Сегодня я работаю в зале.
У меня даже спина в мурашках, мне все время кажется, что кто-то хочет сделать заказ или расплатиться, а я его не замечаю (официант никогда не должен терять из поля зрения зал!), Номи сегодня за стойкой, я говорю ей: пять кофе, из них три эспрессо, два с молоком, вот счастливая, думаю я (в таком маленьком семейном предприятии, как наше, каждый должен досконально знать все стадии и все стороны работы), Номи работает быстро и аккуратно, да еще мне помогает, потому что я вот-вот потеряю контроль над залом, время – девять, дверь то и дело открывается, приходят служащие и строительные рабочие, у всех у них перерыв на завтрак в одно и то же время, и все хотят, чтобы их обслужили как можно быстрее, Номи умеет успокоить меня одним взглядом, одним едва заметным движением руки и еще ставит для меня стакан холодной воды; честное слово, это настоящее искусство: обслуживая посетителей в час пик, дать им понять, будто барышня здесь только для того, чтобы быстро и без суеты выполнять их самые разные пожелания, и если ты в самом деле профессионал, то ты еще и сделаешь на ходу какое-нибудь уместное замечание, скажешь доброе слово (какая чудесная у вас сегодня брошка!), и если ты настолько профессионал, что никто даже не замечает твоего профессионализма, то вот тогда все действительно идет как по маслу, с начала и до конца, и каждый посетитель твердо знает, что он не обделен вниманием, что о нем заботятся по-настоящему, а не лишь бы отделаться, и даже не замечает, что в кофейне заняты все места.
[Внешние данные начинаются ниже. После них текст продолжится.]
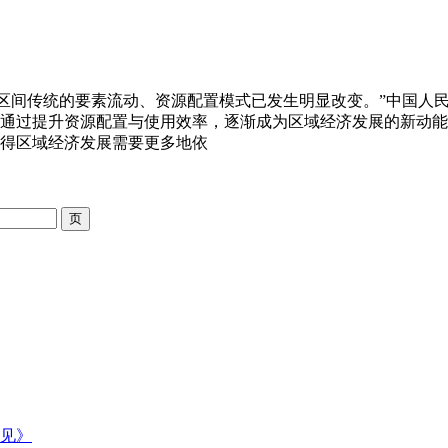
地区间传统的要素流动、资源配置模式已发生明显改变。”中国人
通过提升资源配置与使用效率，逐渐成为区域经济发展的新动能
得区域经济发展需要更多地依
见》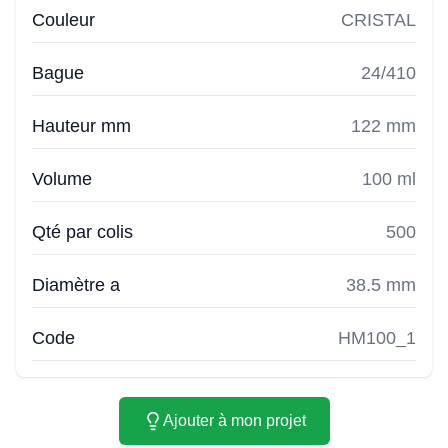
Couleur
CRISTAL
Bague
24/410
Hauteur mm
122 mm
Volume
100 ml
Qté par colis
500
Diamètre a
38.5 mm
Code
HM100_1
Ajouter à mon projet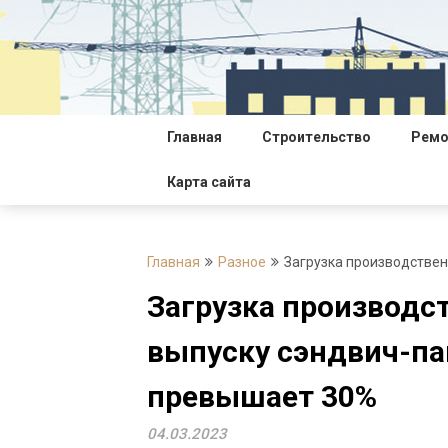
Перейти
к
содержимому
Главная
Строительство
Ремо
Карта сайта
Главная
Разное
Загрузка производствен
Загрузка производс
выпуску сэндвич-па
превышает 30%
04.03.2023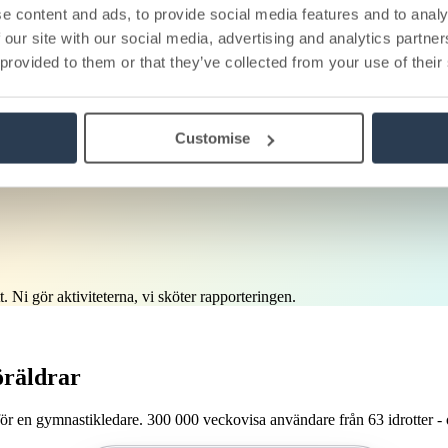
e content and ads, to provide social media features and to analy
behörigheter per lag - utan att kansliet behöver vara inblandad.
 our site with our social media, advertising and analytics partn
 provided to them or that they’ve collected from your use of their
Customise
 med automatisk betalning. Fungerar lika bra för lag- som individuell id
t. Ni gör aktiviteterna, vi sköter rapporteringen.
öräldrar
r en gymnastikledare. 300 000 veckovisa användare från 63 idrotter - o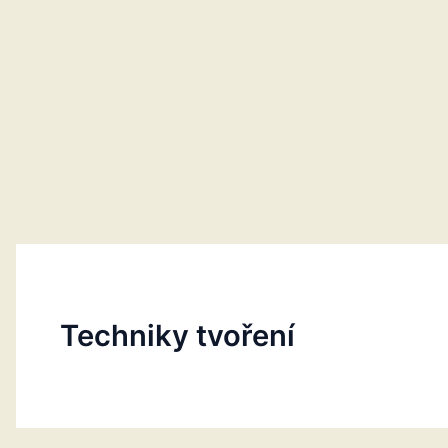
Techniky tvoření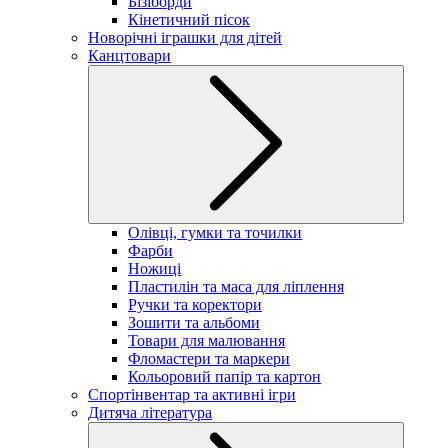
Бізіборди
Кінетичний пісок
Новорічні іграшки для дітей
Канцтовари
Олівці, гумки та точилки
Фарби
Ножиці
Пластилін та маса для ліплення
Ручки та коректори
Зошити та альбоми
Товари для малювання
Фломастери та маркери
Кольоровий папір та картон
Спортінвентар та активні ігри
Дитяча література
Номи ставит заказанный мною кофе на поднос, хотя вообще-то это моя обязанность; Номи даже радио не включает, когда я работаю в зале: знает, что оно действует мне на нервы; Пфистер уже получил свое яйцо, тихо говорит Номи и подмигивает мне (матушка запретила нам разговаривать на нашем тайном языке: посетители могут подумать, что мы о них сплетничаем), я беру поднос, уставленный чашками, и бодро иду в зал: гости не должны беспокоиться, что их долго будут обслуживать; особенно хорошо я отношусь к строительным рабочим, у них голодные глаза, в которых тлеет нетерпение, усталые лица, которым они вовсе не пытаются придать солидное, умное выражение; их шестеро или семеро, они садятся вместе, сдвинув два столика, курят, едят, пьют кофе, одного лишь они явно не любят – излишней разговорчивости; доброе утро! – и я ставлю им на сдвинутые столики крепкий кофе; они все пьют крепкий кофе и кладут в него много сахара; у строителей простые и понятные желания, вот почему они мне нравятся.